I hope to see a hint of Apple’s continued growth strategy revealed at WWDC 2013. New software features for the iPhone would be nice, but the maturation of tablet acceptance means it’s time for Apple to really up the iPad game. I think the lockstep between iPhone and iPad could at this point be broken, as there is a clear differentiation between the two devices. Features like true multitasking (or at least side by side apps) make sense on an iPad being used as a Mac replacement, but have little value on an iPhone. iOS 7 is an opportunity not so much to redesign look and feel, but to actually jumpstart functionality changes that will truly define Apple’s long term growth.

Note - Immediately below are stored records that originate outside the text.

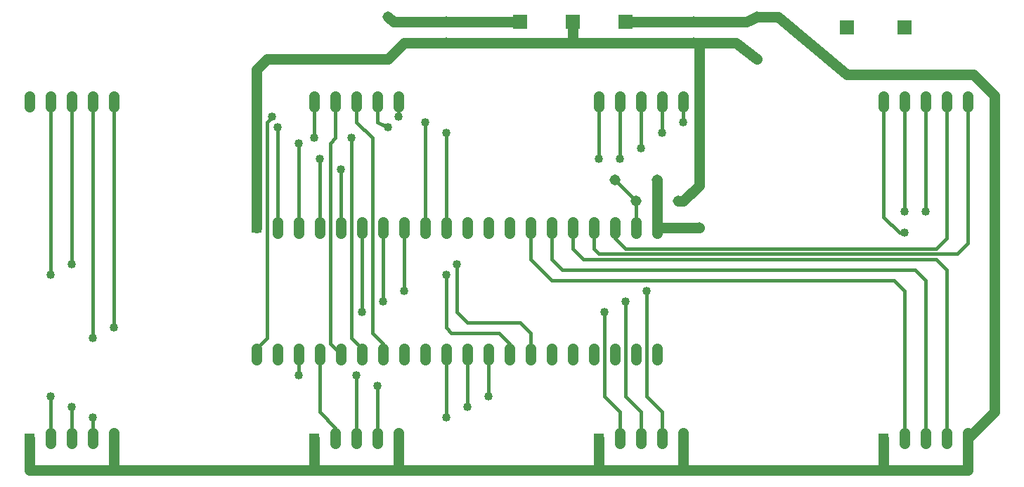
<source format=gbl>
G04 Output by ViewMate Deluxe V11.0.9  PentaLogix LLC*
G04 Sun Jun 14 09:16:29 2015*
%FSLAX33Y33*%
%MOMM*%
%IPPOS*%
%ADD10R,1.3081X1.3081*%
%ADD11C,1.3081*%
%ADD12C,1.3081*%
%ADD13R,1.8009X1.8009*%
%ADD14C,1.27*%
%ADD15C,0.4064*%
%ADD16C,1.016*%

%LPD*%
X0Y0D2*D11*G1X24173Y12974D2*X24173Y14282D1*X21633Y14282D2*X21633Y12974D1*X19093Y12974D2*X19093Y14282D1*X16553Y14282D2*X16553Y12974D1*X14013Y54844D2*X14013Y53536D1*X16553Y53536D2*X16553Y54844D1*X19093Y54844D2*X19093Y53536D1*X21633Y53536D2*X21633Y54844D1*X24173Y54844D2*X24173Y53536D1*X48303Y53536D2*X48303Y54844D1*X50843Y54844D2*X50843Y53536D1*X53383Y53536D2*X53383Y54844D1*X55923Y54844D2*X55923Y53536D1*X58463Y53536D2*X58463Y54844D1*X82593Y54844D2*X82593Y53536D1*X85133Y53536D2*X85133Y54844D1*X87673Y54844D2*X87673Y53536D1*X90213Y53536D2*X90213Y54844D1*X92753Y54844D2*X92753Y53536D1*X116883Y53536D2*X116883Y54844D1*X119423Y54844D2*X119423Y53536D1*X121963Y53536D2*X121963Y54844D1*X124503Y54844D2*X124503Y53536D1*X127043Y53536D2*X127043Y54844D1*X127043Y12974D2*X127043Y14282D1*X124503Y14282D2*X124503Y12974D1*X121963Y12974D2*X121963Y14282D1*X119423Y14282D2*X119423Y12974D1*X92753Y12974D2*X92753Y14282D1*X90213Y14282D2*X90213Y12974D1*X87673Y12974D2*X87673Y14282D1*X85133Y14282D2*X85133Y12974D1*X58463Y12974D2*X58463Y14282D1*X55923Y14282D2*X55923Y12974D1*X53383Y12974D2*X53383Y14282D1*X50843Y14282D2*X50843Y12974D1*X41318Y23096D2*X41318Y24402D1*X43858Y24402D2*X43858Y23096D1*X46398Y23096D2*X46398Y24402D1*X48938Y24402D2*X48938Y23096D1*X51478Y23096D2*X51478Y24402D1*X54018Y24402D2*X54018Y23096D1*X56558Y23096D2*X56558Y24402D1*X59098Y24402D2*X59098Y23096D1*X61638Y23096D2*X61638Y24402D1*X64178Y24402D2*X64178Y23096D1*X66718Y23096D2*X66718Y24402D1*X69258Y24402D2*X69258Y23096D1*X71798Y23096D2*X71798Y24402D1*X74338Y24402D2*X74338Y23096D1*X76878Y23096D2*X76878Y24402D1*X79418Y24402D2*X79418Y23096D1*X81958Y23096D2*X81958Y24402D1*X84498Y24402D2*X84498Y23096D1*X87038Y23096D2*X87038Y24402D1*X89578Y24402D2*X89578Y23096D1*X89578Y39642D2*X89578Y38336D1*X87038Y38336D2*X87038Y39642D1*X84498Y39642D2*X84498Y38336D1*X81958Y38336D2*X81958Y39642D1*X79418Y39642D2*X79418Y38336D1*X76878Y38336D2*X76878Y39642D1*X74338Y39642D2*X74338Y38336D1*X71798Y38336D2*X71798Y39642D1*X69258Y39642D2*X69258Y38336D1*X66718Y38336D2*X66718Y39642D1*X64178Y39642D2*X64178Y38336D1*X61638Y38336D2*X61638Y39642D1*X59098Y39642D2*X59098Y38336D1*X56558Y38336D2*X56558Y39642D1*X54018Y39642D2*X54018Y38336D1*X51478Y38336D2*X51478Y39642D1*X48938Y39642D2*X48938Y38336D1*X46398Y38336D2*X46398Y39642D1*X43858Y39642D2*X43858Y38336D1*D14*X57193Y64389D2*X57828Y63754D1*X64178Y63754*X73068Y63754*X94658Y61214D2*X99103Y61214D1*X101643Y59309*X94658Y38989D2*X89578Y38989D1*X89578Y44704*X92118Y42164D2*X92753Y42164D1*X94658Y44069*X94658Y61214*X94023Y61214*X79418Y61214*X41318Y38989D2*X41318Y58039D1*X42588Y59309*X57193Y59309*X59098Y61214*X64178Y61214*X79418Y61214*X79418Y63754*X85768Y63754D2*X94023Y63754D1*X100373Y63754*X101643Y64389*X104183Y64389*X112438Y57404*X127678Y57404*X130218Y54864*X130218Y16805*X127043Y13630*X127043Y9779*X116883Y9779*X116883Y13630D2*X116883Y9779D1*X92753Y9779*X92753Y13630D2*X92753Y9779D1*X82593Y9779*X82593Y13630D2*X82593Y9779D1*X58463Y9779*X58463Y13630D2*X58463Y9779D1*X48303Y9779*X48303Y13630D2*X48303Y9779D1*X24173Y9779*X24173Y13630*X14013Y13630D2*X14013Y9779D1*X24173Y9779*D15*X119423Y38354D2*X118788Y38354D1*X116883Y40259*X121963Y40894D2*X121963Y54188D1*X119423Y54188D2*X119423Y40894D1*X116883Y40259D2*X116883Y54188D1*X19093Y54188D2*X19093Y34544D1*X16553Y33274D2*X16553Y54188D1*X21633Y16129D2*X21633Y13630D1*X19093Y13630D2*X19093Y17399D1*X16553Y18669D2*X16553Y13630D1*X21633Y54188D2*X21633Y25654D1*X24173Y26924D2*X24173Y54188D1*X43858Y51054D2*X43858Y38989D1*X43223Y52324D2*X42588Y51689D1*X42588Y25654*X41318Y24384*X41318Y23749*X46398Y23749D2*X46398Y21209D1*X59098Y38989D2*X59098Y31369D1*X56558Y30099D2*X56558Y38989D1*X54018Y38989D2*X54018Y28829D1*X51478Y45974D2*X51478Y38989D1*X48938Y38989D2*X48938Y47244D1*X46398Y49149D2*X46398Y38989D1*X48303Y54188D2*X48303Y49784D1*X50843Y49784D2*X50843Y54188D1*X61638Y38989D2*X61638Y51689D1*X64178Y50419D2*X64178Y38989D1*X82593Y54188D2*X82593Y47244D1*X92753Y54188D2*X92753Y51689D1*X90213Y50419D2*X90213Y54188D1*X87673Y54188D2*X87673Y48514D1*X85133Y47244D2*X85133Y54188D1*X84498Y44704D2*X87038Y42164D1*X87038Y38989*X84498Y38989D2*X84498Y37719D1*X85768Y36449*X123233Y36449*X124503Y37719*X124503Y54188*X127043Y54188D2*X127043Y37084D1*X125773Y35814*X82593Y35814*X81958Y36449*X81958Y38989*X79418Y38989D2*X79418Y36449D1*X80688Y35179*X123233Y35179*X124503Y33909*X124503Y13630*X121963Y13630D2*X121963Y32639D1*X120693Y33909*X78148Y33909*X76878Y35179*X76878Y38989*X74338Y38989D2*X74338Y35179D1*X76878Y32639*X118153Y32639*X119423Y31369*X119423Y13630*X90213Y13630D2*X90213Y16764D1*X88308Y18669*X88308Y31369*X85768Y30099D2*X85768Y18669D1*X87673Y16764*X87673Y13630*X85133Y13630D2*X85133Y16764D1*X83228Y18669*X83228Y28829*X74338Y23749D2*X74338Y26289D1*X73068Y27559*X66718Y27559*X65448Y28829*X65448Y34544*X64178Y33274D2*X64178Y26924D1*X64813Y26289*X70528Y26289*X71798Y25019*X71798Y23749*X69258Y18669D2*X69258Y23749D1*X66718Y23749D2*X66718Y17399D1*X64178Y16129D2*X64178Y23749D1*X55923Y19939D2*X55923Y13630D1*X53383Y13630D2*X53383Y21209D1*X50843Y13630D2*X50843Y14859D1*X48938Y16764*X48938Y23749*X51478Y23749D2*X50208Y25019D1*X50208Y49149*X50843Y49784*X52748Y49784D2*X52748Y25654D1*X54018Y24384*X54018Y23749*X56558Y23749D2*X56558Y25019D1*X55288Y26289*X55288Y49784*X53383Y51689*X53383Y54188*X55923Y54188D2*X55923Y51689D1*X57193Y51054*X58463Y54188D2*X58463Y52324D1*D10*X41318Y38989D3*X116883Y13630D3*X82593Y13630D3*X48303Y13630D3*X14013Y13630D3*D12*X57193Y64389D3*X57193Y59309D3*X64178Y61214D3*X64178Y63754D3*X101643Y64389D3*X94023Y63754D3*X94023Y61214D3*X101643Y59309D3*X94658Y38989D3*X94658Y44069D3*X92118Y42164D3*X89578Y44704D3*X87038Y42164D3*X84498Y44704D3*D13*X119423Y63119D3*X112438Y63119D3*X85768Y63754D3*X79418Y63754D3*X73068Y63754D3*D16*X19093Y34544D3*X16553Y33274D3*X21633Y16129D3*X19093Y17399D3*X16553Y18669D3*X21633Y25654D3*X24173Y26924D3*X46398Y21209D3*X88308Y31369D3*X85768Y30099D3*X83228Y28829D3*X69258Y18669D3*X66718Y17399D3*X64178Y16129D3*X55923Y19939D3*X53383Y21209D3*X54018Y28829D3*X56558Y30099D3*X59098Y31369D3*X64178Y33274D3*X65448Y34544D3*X43223Y52324D3*X43858Y51054D3*X51478Y45974D3*X48938Y47244D3*X46398Y49149D3*X48303Y49784D3*X52748Y49784D3*X57193Y51054D3*X58463Y52324D3*X61638Y51689D3*X64178Y50419D3*X82593Y47244D3*X85133Y47244D3*X87673Y48514D3*X90213Y50419D3*X92753Y51689D3*X121963Y40894D3*X119423Y40894D3*X119423Y38354D3*X0Y0D2*M02*
</source>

I have no doubt Apple is still as innovative as ever, because most of iOS 6’s features have become an integral part of my life. I think markets have become accustomed to an overly energetic pace of new smartphone announcements, and they have also been blinded to the long term potential of the other irons Apple has in the fire. Shiny new gadgets and explosive growth are sexy, but the iPhone’s growth was always unsustainable (even Steve Jobs set a more modest goal of capturing 1% of the market, so double digit market share gains were never really a plan).
Other companies may introduce more phones, more features, or more new gadgets, but in the long term I’d still bet Apple has more products that stick with consumers, because of their insanely detailed focus on making gadgets that are more useful. And, despite what Wall Street thinks, that’s more valuable than pumping out three new models every year.